*** ENTRIES SHOWN Section Begins ***

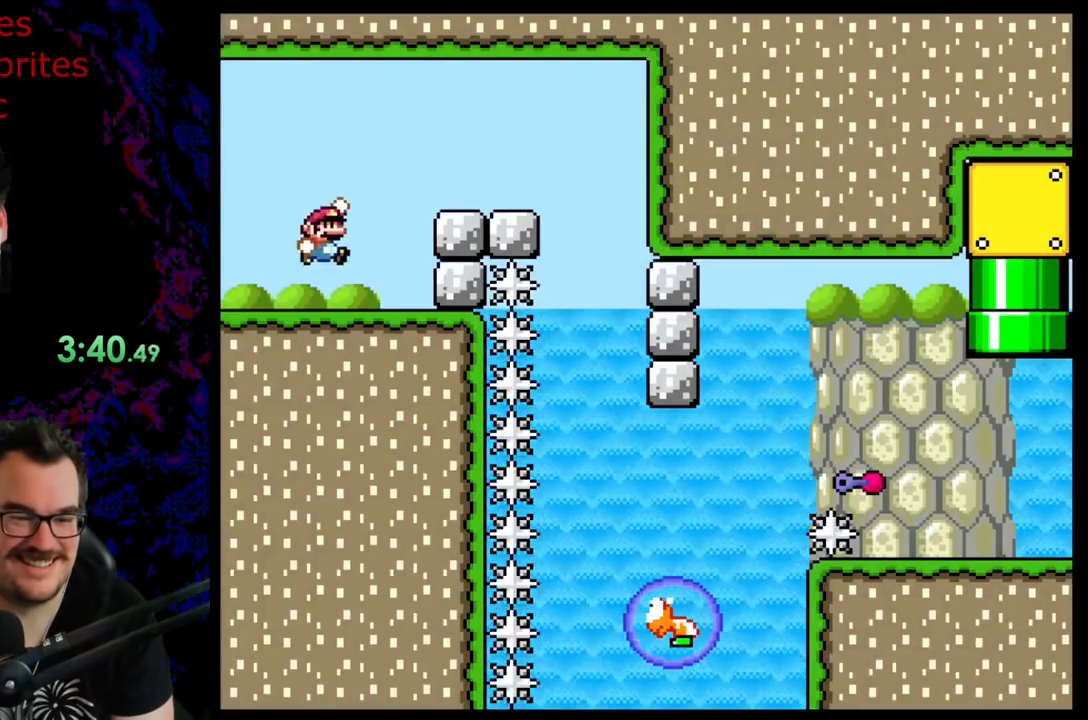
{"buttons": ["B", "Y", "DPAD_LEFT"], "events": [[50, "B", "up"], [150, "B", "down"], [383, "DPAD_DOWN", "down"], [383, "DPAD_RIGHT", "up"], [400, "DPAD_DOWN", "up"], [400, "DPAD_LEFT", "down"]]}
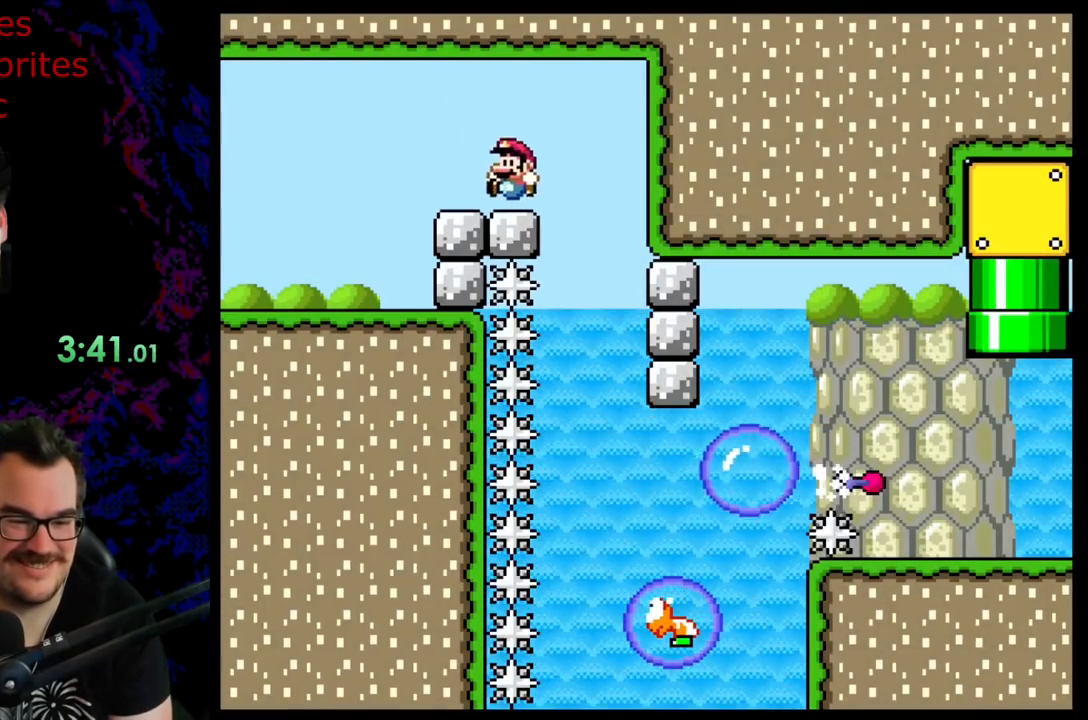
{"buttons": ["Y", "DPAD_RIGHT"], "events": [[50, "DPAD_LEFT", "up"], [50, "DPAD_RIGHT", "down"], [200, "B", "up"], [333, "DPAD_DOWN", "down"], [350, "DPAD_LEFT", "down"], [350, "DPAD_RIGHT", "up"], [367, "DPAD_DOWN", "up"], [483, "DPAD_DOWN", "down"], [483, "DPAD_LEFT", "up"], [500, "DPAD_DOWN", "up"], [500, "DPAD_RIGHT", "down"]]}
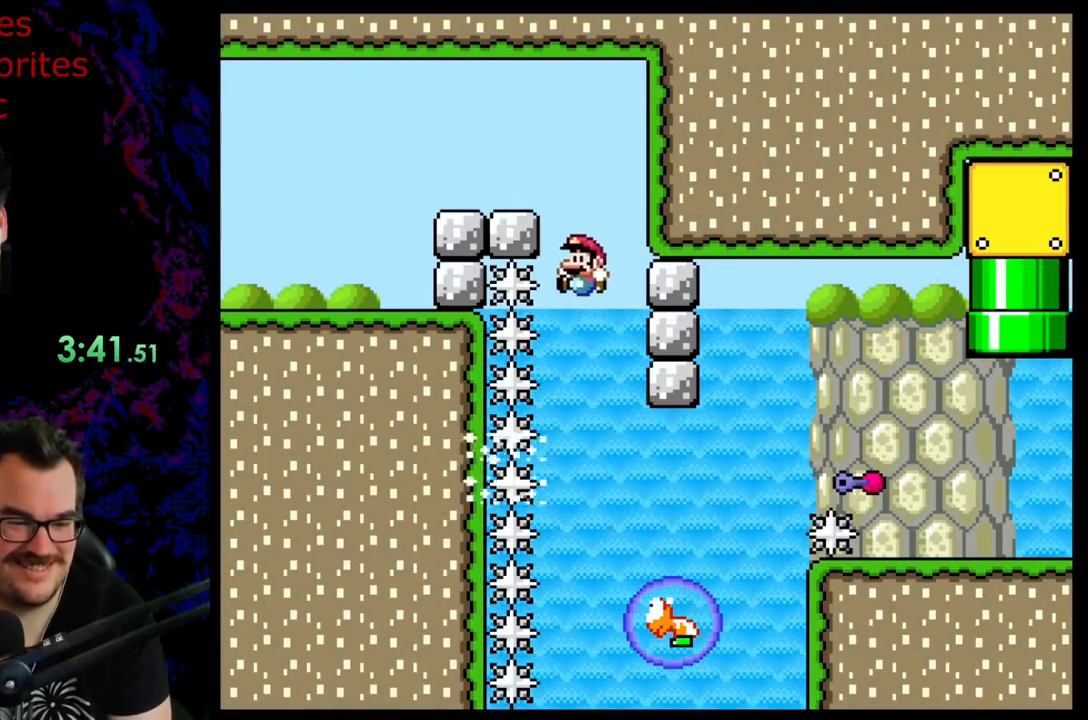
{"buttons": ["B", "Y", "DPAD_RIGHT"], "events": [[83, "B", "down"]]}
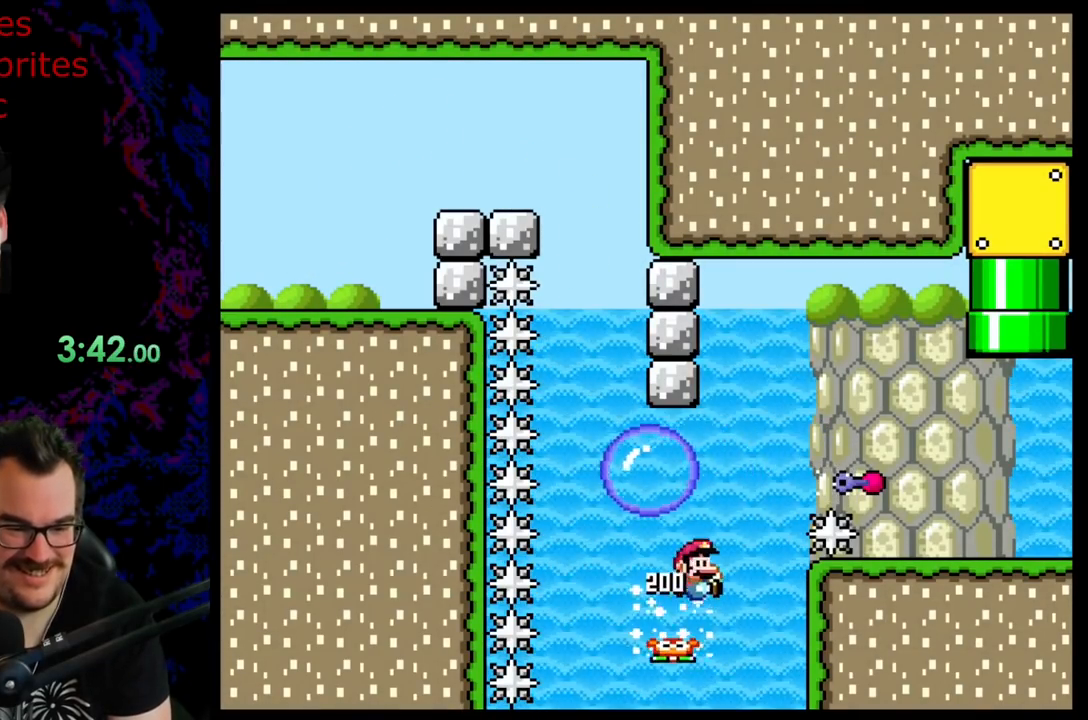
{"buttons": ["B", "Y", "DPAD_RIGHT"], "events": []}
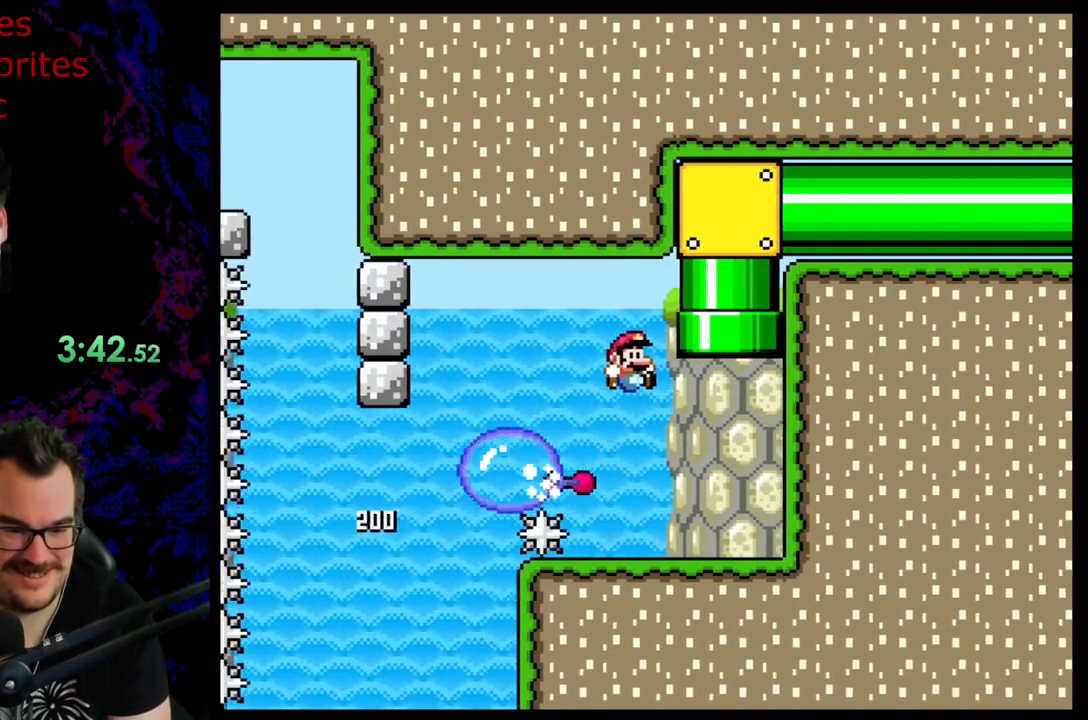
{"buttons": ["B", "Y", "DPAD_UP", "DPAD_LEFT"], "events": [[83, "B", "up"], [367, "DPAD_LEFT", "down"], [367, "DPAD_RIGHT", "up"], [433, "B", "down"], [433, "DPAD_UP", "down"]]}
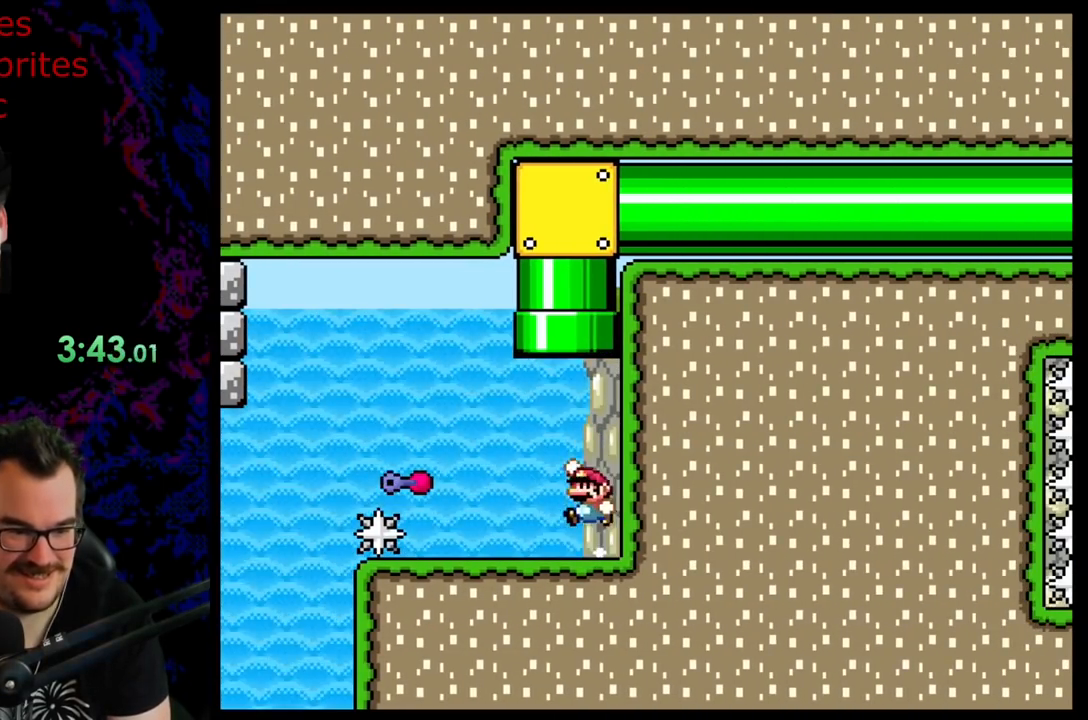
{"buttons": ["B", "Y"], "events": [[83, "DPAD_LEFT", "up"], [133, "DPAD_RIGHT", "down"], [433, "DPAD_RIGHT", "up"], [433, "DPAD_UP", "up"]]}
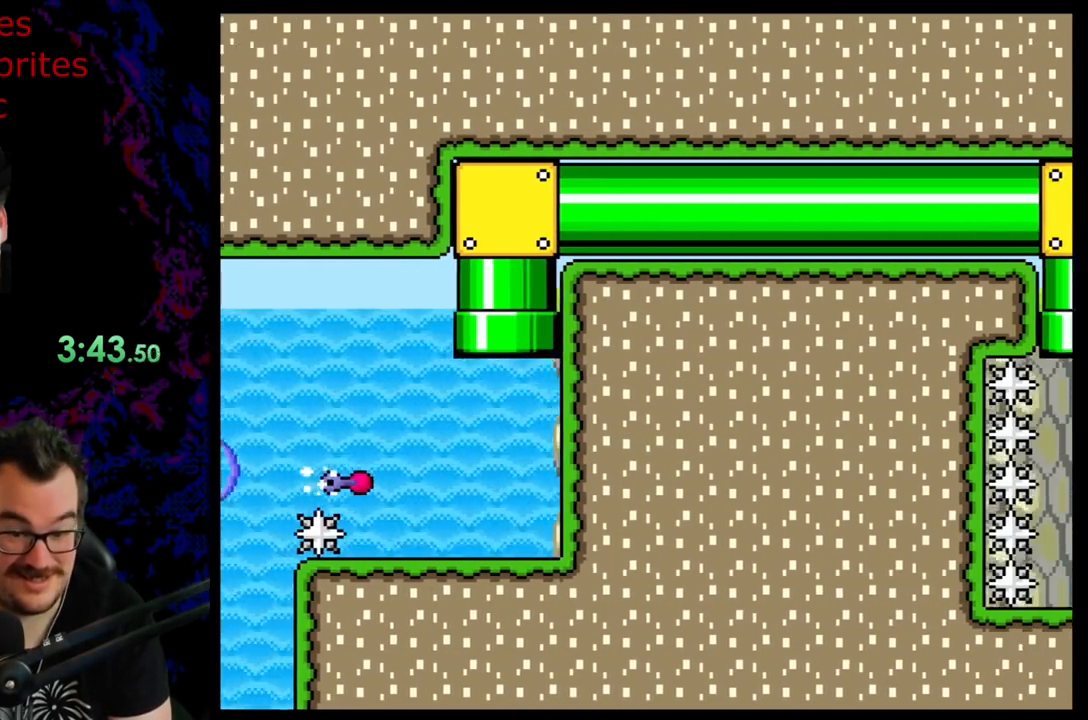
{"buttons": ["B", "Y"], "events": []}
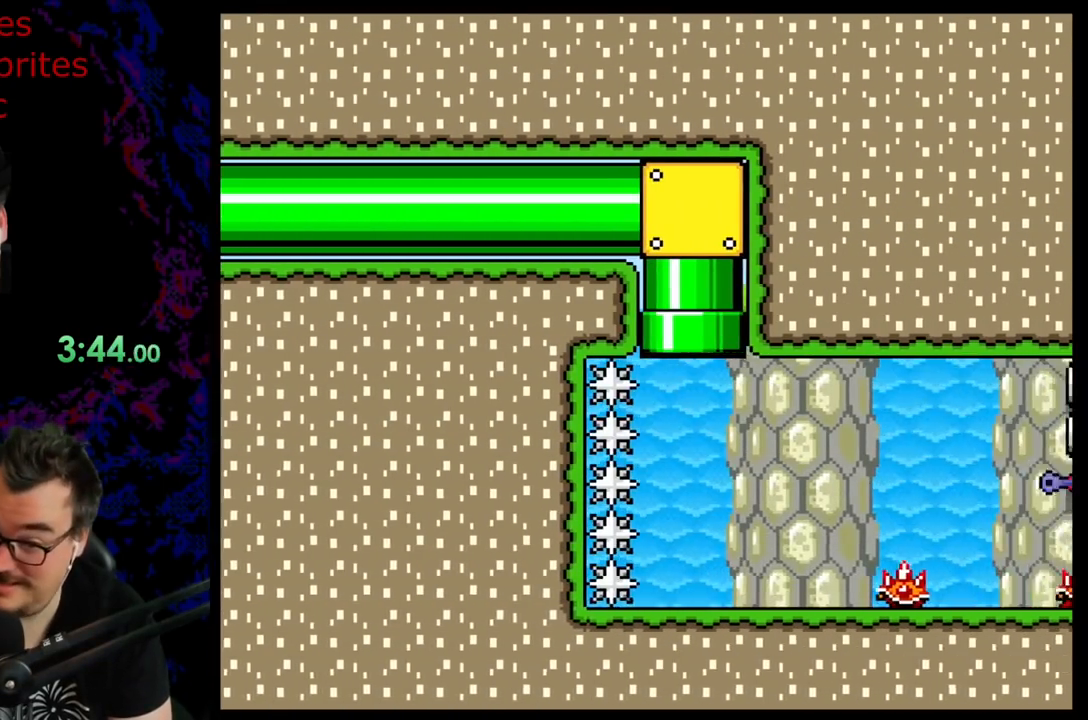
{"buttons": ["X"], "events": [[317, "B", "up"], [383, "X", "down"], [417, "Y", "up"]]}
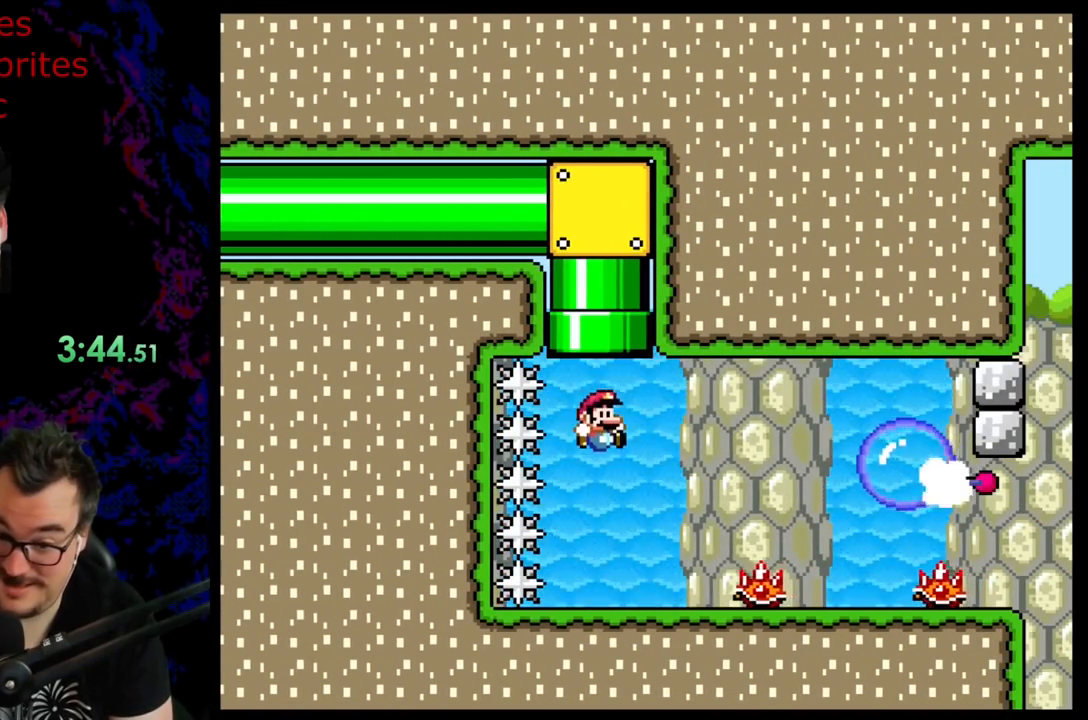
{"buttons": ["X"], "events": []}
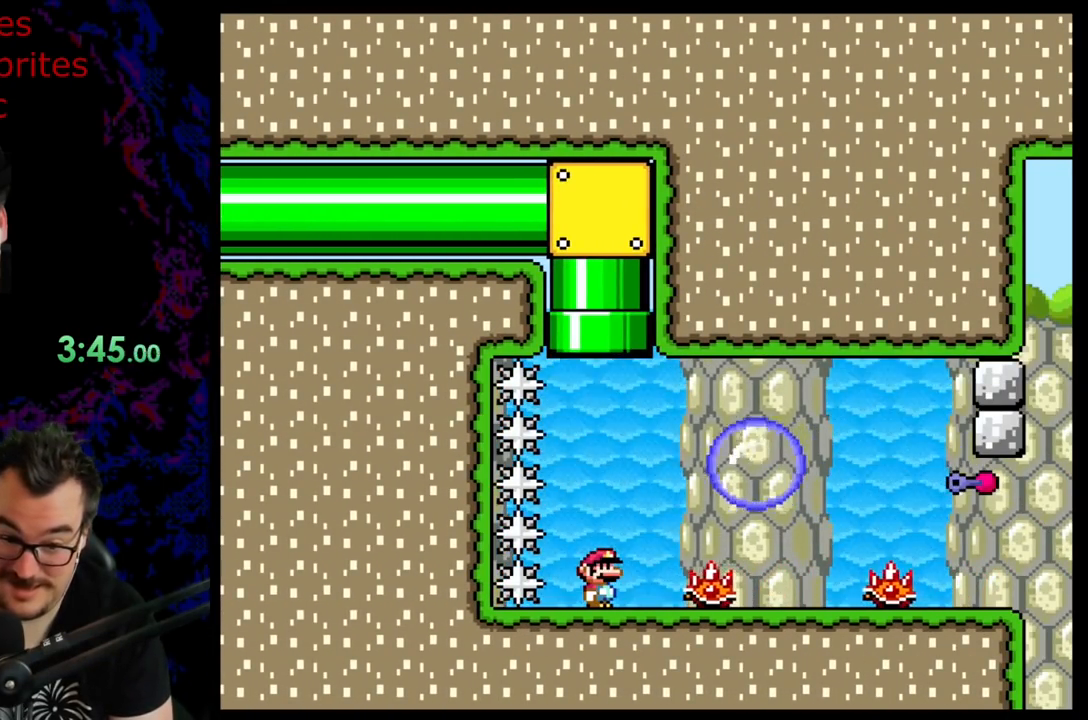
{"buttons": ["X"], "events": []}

*** ENTRIES SHOWN Section Ends ***

◆ WHAT THE EXERCISE ASKS
Reprint the entries above exactly, images removed.

◆ ANSWER TO THIS EXERCISE
{"buttons": ["B", "Y", "DPAD_LEFT"], "events": [[50, "B", "up"], [150, "B", "down"], [383, "DPAD_DOWN", "down"], [383, "DPAD_RIGHT", "up"], [400, "DPAD_DOWN", "up"], [400, "DPAD_LEFT", "down"]]}
{"buttons": ["Y", "DPAD_RIGHT"], "events": [[50, "DPAD_LEFT", "up"], [50, "DPAD_RIGHT", "down"], [200, "B", "up"], [333, "DPAD_DOWN", "down"], [350, "DPAD_LEFT", "down"], [350, "DPAD_RIGHT", "up"], [367, "DPAD_DOWN", "up"], [483, "DPAD_DOWN", "down"], [483, "DPAD_LEFT", "up"], [500, "DPAD_DOWN", "up"], [500, "DPAD_RIGHT", "down"]]}
{"buttons": ["B", "Y", "DPAD_RIGHT"], "events": [[83, "B", "down"]]}
{"buttons": ["B", "Y", "DPAD_RIGHT"], "events": []}
{"buttons": ["B", "Y", "DPAD_UP", "DPAD_LEFT"], "events": [[83, "B", "up"], [367, "DPAD_LEFT", "down"], [367, "DPAD_RIGHT", "up"], [433, "B", "down"], [433, "DPAD_UP", "down"]]}
{"buttons": ["B", "Y"], "events": [[83, "DPAD_LEFT", "up"], [133, "DPAD_RIGHT", "down"], [433, "DPAD_RIGHT", "up"], [433, "DPAD_UP", "up"]]}
{"buttons": ["B", "Y"], "events": []}
{"buttons": ["X"], "events": [[317, "B", "up"], [383, "X", "down"], [417, "Y", "up"]]}
{"buttons": ["X"], "events": []}
{"buttons": ["X"], "events": []}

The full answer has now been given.